Glossary

glossário

Adjusted

Financials have been recalculated to exclude the impact of incurred one-time costs related with the acquisition of Hertz Brazil and the integration of 20 franchised branches in 2017.

CAGR

Compounded annual growth rate.

Car depreciation

Depreciation is calculated based on the expectation of the future sale price net of the selling expenses. The amount to be depreciated is the positive difference between the acquisition price of the vehicle and its estimated residual value. Depreciation is calculated as long as the assets’ estimated residual value does not exceed its accounting value. Depreciation is recognized during the estimated life cycle of each asset. In the Car Rental Division, depreciation method used is linear. In the Fleet Rental Division, depreciation is recorded according to the sum of the years’ digits (SOYD) method, which better reflects the consumption pattern of the economic benefits that decrease during the cars’ useful life. The residual value is the estimated sale price net of the estimated selling expense.

Carrying Cost of Cash

Consists of the cost to maintain minimum cash position. This is the difference between the average rate of fundraising and the average rate of investment.

EBIT

EBIT is the net income of the period added by the income tax and net financial expenses.

EBIT Margin

EBIT divided by the rental net revenues.

EBITDA Margin

EBITDA divided by the net revenues.

One-time costs

non-recurring costs and expenses related to the acquisition of Hertz Brazil’s operations and the integration of 20 franchised branches.

Swap

Financial transactions carried out to hedge exchange rate and interest rate risks.

Utilization Rate

It is the number of rental days of the period divided by the fleet available for rental multiplied by the number of days of the period and therefore, it does not include cars being prepared or being decommissioned.

CAPEX

Capital expenditure.

Depreciated cost of used car sold

consists of the acquisition value of vehicles, depreciated up to the date of sale, less the technical discount. The technical discount is the discount given to the buyer for any required repairs that were not made. These repair costs are recorded as a charge to operating costs and as a credit to cost of cars sold.

Car depreciation

Depreciation is calculated based on the expectation of the future sale price net of average discount and selling cost. The amount to be depreciated is the positive difference between the acquisition price of the vehicle and its estimated residual value. Depreciation is calculated as long as the assets’ estimated residual value does not exceed its accounting value. Depreciation is recognized during the estimated life cycle of each asset. In the Car Rental Division, depreciation method used is linear. In the Fleet Rental Division, depreciation is recorded according to the sum of the years’ digits (SOYD) method, which better reflects the consumption pattern of the economic benefits that decrease during the cars’ useful life. The residual value is the estimated sale price net of the estimated selling expense.

Net debt

Short and long term debts +/- the results from the swap operations, net of the cash, cash equivalents and short term financial investments. The “net debt” term is a Company’s measure and cannot be compared with similar terms used by other companies.

EBITDA

EBITDA is the net income of the period, added by the income tax, net financial expenses, depreciation, amortization and exhaustions, as defined by CVM instruction 527/12.

Master Franchisee

Franchiser that can operate as a sub-franchiser in a designated geographical location as indicated by the Company.

Average Rented Fleet

In the car rental division it is the number of daily rentals in the period divided by the number of days in the period. In the Fleet Rental is the actual number of cars rented.

Operating fleet

Includes the cars in the fleet from the licensing until they become available for sale.
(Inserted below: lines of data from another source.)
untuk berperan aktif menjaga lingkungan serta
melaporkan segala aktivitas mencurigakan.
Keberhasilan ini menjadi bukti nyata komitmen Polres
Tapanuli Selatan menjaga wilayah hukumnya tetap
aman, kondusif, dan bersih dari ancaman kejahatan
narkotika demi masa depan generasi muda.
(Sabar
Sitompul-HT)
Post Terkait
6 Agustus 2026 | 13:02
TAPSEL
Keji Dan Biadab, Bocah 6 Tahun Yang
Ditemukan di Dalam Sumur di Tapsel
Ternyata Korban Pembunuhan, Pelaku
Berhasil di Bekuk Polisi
Net investment (divestment) in vehicles

Capital investment in cars acquisition, net of the revenues from selling decommissioned cars.

IPI tax

Tax over industrialized products. In May, 2012 Government announced an IPI tax exemption valid initially up to August, 2012, however, successively extended in 2012. In 2013 IPI tax for compact cars was increased to 2% and was kept at this level until December 2014. On January 1, 2015 the tax was fully reinstated. Those measures aim at incentivizing the automotive industry by stimulating demand, since the tax reduction tends to be passed on to the final consumer.

Monthly rental

Car rental to business customers for terms of between one and twelve months, on a monthly basis.

NOPAT

Net operating profit after tax.

Replacement

Business in which the Company provides insurance companies temporary replacements for cars that are out of service, generally due to accidents or theft.

ROIC

Return on invested capital.

Seminovos

Term used by the Company to define a car which has a maximum of three years of use.

Yield Management

Car rental pricing system which allows the maximization of profitability.